* _Source extract_

1. Basic nature of electromagnetic waves
Electromagnetic waves are disturbances in electric and magnetic fields. These fields vary with time and travel through space, carrying energy from one point to another.
The key idea is that an electromagnetic wave is made of two oscillating fields: an electric field and a magnetic field. Both fields support each other and form a self-sustaining wave.
1.1. Linked electric and magnetic fields
The electric field \(\vec{E}\) changes with time, and this change creates a changing magnetic field \(\vec{B}\). At the same time, the changing magnetic field creates a changing electric field. This continuous process allows the wave to propagate forward.
1.2. Self-sustaining propagation
Once formed, the wave does not need any further charges or currents to keep moving. The changing fields generate each other, making the wave self-sustaining as it travels through space.
2. Electromagnetic waves are transverse waves
Electromagnetic waves are fundamentally transverse. This means the oscillations of the electric and magnetic fields take place at right angles to the direction of propagation of the wave.
2.1. Perpendicular orientation of fields
If the wave is travelling along the x-axis, the electric field may oscillate along the y-axis and the magnetic field along the z-axis. All three directions are perpendicular to each other.
2.1.1. Mathematical representation
\(\vec{E} \perp \vec{B}, \quad \vec{E} \perp \vec{k}, \quad \vec{B} \perp \vec{k}\)
where \(\vec{k}\) is the direction of propagation of the wave.
2.2. Wave behaviour linked to field directions
Because the fields oscillate perpendicular to the motion of the wave, the wave can be polarised. This is a key feature of transverse waves and is one of the strongest proofs that light is an electromagnetic wave.
3. Creation of electromagnetic waves
An electromagnetic wave is produced whenever an electric charge accelerates. This could be due to a change in speed or direction.
3.1. Accelerating charges
A charge moving at constant speed creates steady electric and magnetic fields. When the charge accelerates, these fields cannot adjust instantly everywhere, so the disturbance in the fields moves outward in all directions as an electromagnetic wave.
3.2. Changing electric field creating magnetic field
A time-varying electric field gives rise to a time-varying magnetic field. Maxwell added this idea to Ampère's law, completing the symmetry between electricity and magnetism.
3.3. Changing magnetic field creating electric field
Similarly, Faraday discovered that a changing magnetic field induces an electric field. Together, these two processes allow the disturbance to detach from the source and travel independently as a wave.

* _Exercise 1_
Edit the entries from the line with "genus: Linum" through the last line of the entries, changing "collection date" to "date collected" and leaving everything else as it is.

* _Records shown_

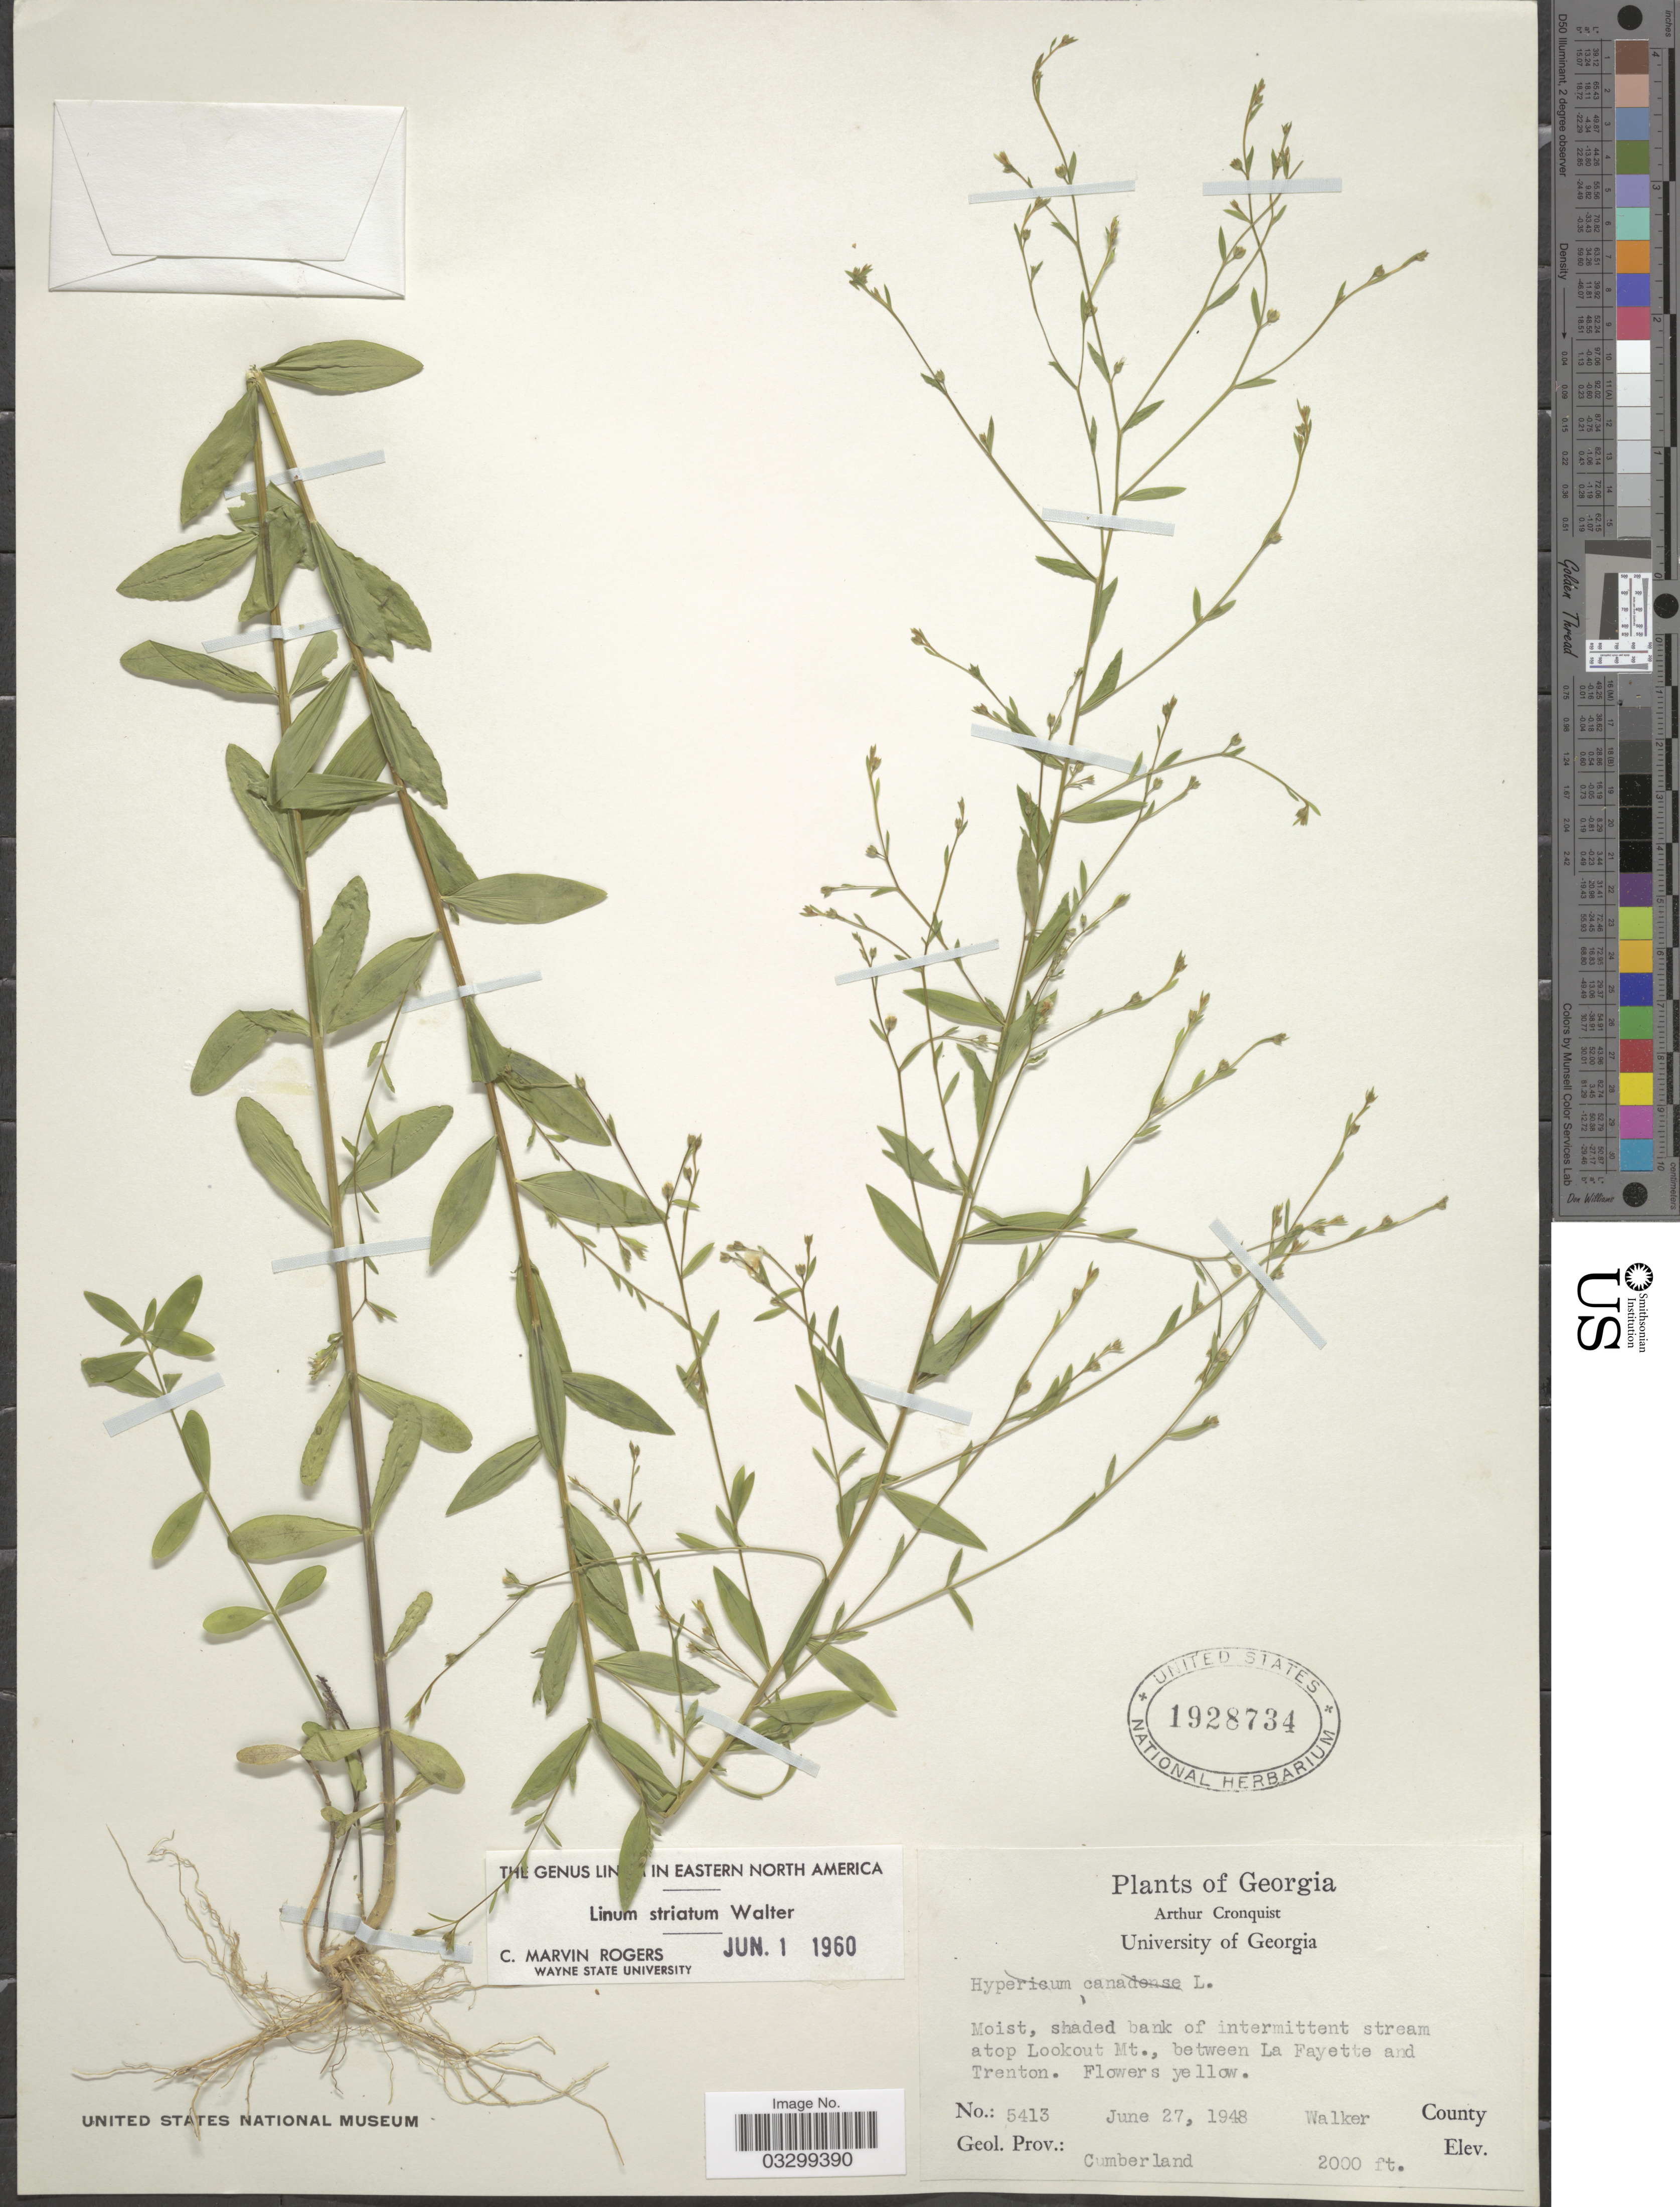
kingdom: Plantae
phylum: Tracheophyta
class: Magnoliopsida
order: Malpighiales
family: Linaceae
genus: Linum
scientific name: Linum striatum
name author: Walter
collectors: A. J. Cronquist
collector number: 5413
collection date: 1948-06-27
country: United States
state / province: Georgia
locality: Shaded bank of intermittent stream atop Lookout Mt., between La Fayette and Trenton. Walker County. Geol. Prov.: Cumberland.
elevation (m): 610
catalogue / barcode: US 1928734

* _Exercise 2_
Resume the text on electromagnetic waves, picking up after its final sentence.

* _Task answer 1_
genus: Linum
scientific name: Linum striatum
name author: Walter
collectors: A. J. Cronquist
collector number: 5413
date collected: 1948-06-27
country: United States
state / province: Georgia
locality: Shaded bank of intermittent stream atop Lookout Mt., between La Fayette and Trenton. Walker County. Geol. Prov.: Cumberland.
elevation (m): 610
catalogue / barcode: US 1928734

* _Task answer 2_
4. Mathematical description of an electromagnetic wave
The electric and magnetic fields in a simple travelling wave can be represented using sinusoidal functions. These fields oscillate in space and time and move with the same phase and speed.
4.1. Electric field expression
\(E_y(x,t) = E_0 \sin(kx - \omega t)\)
This shows an electric field pointing along the y-axis and varying with position and time.
4.2. Magnetic field expression
\(B_z(x,t) = B_0 \sin(kx - \omega t)\)
The magnetic field oscillates along the z-axis with the same frequency and phase as the electric field.
4.3. Relation between field amplitudes
In an electromagnetic wave, the magnitudes of the electric and magnetic fields are related by:
\(\dfrac{E_0}{B_0} = c\)
This shows that the electric field magnitude is much larger than the magnetic field magnitude because the speed of light \(c\) is very large.
5. Propagation without a medium
Electromagnetic waves do not need a material medium to travel. They can move through air, glass, water, and even perfect vacuum.
5.1. Fields exist even in empty space
Electric and magnetic fields do not need matter to exist. They can exist independently in space. So the oscillations of these fields form waves that travel freely without any physical medium.
5.2. Why mechanical waves cannot do this
Mechanical waves need particles of a medium to oscillate, which is why sound cannot travel through vacuum. But electromagnetic waves rely only on fields, not matter.
6. Energy transfer in electromagnetic waves
Electromagnetic waves carry energy. This is how energy from the Sun reaches Earth, even though the space between is almost a perfect vacuum.
6.1. Energy in the electric and magnetic fields
The oscillating electric and magnetic fields both store energy. In a plane wave, the energy is equally shared between the two fields.
6.2. Intensity of the wave
The intensity is the amount of energy delivered per unit area per unit time. It depends on the square of the amplitudes of the electric and magnetic fields.
\(I \propto E_0^2\)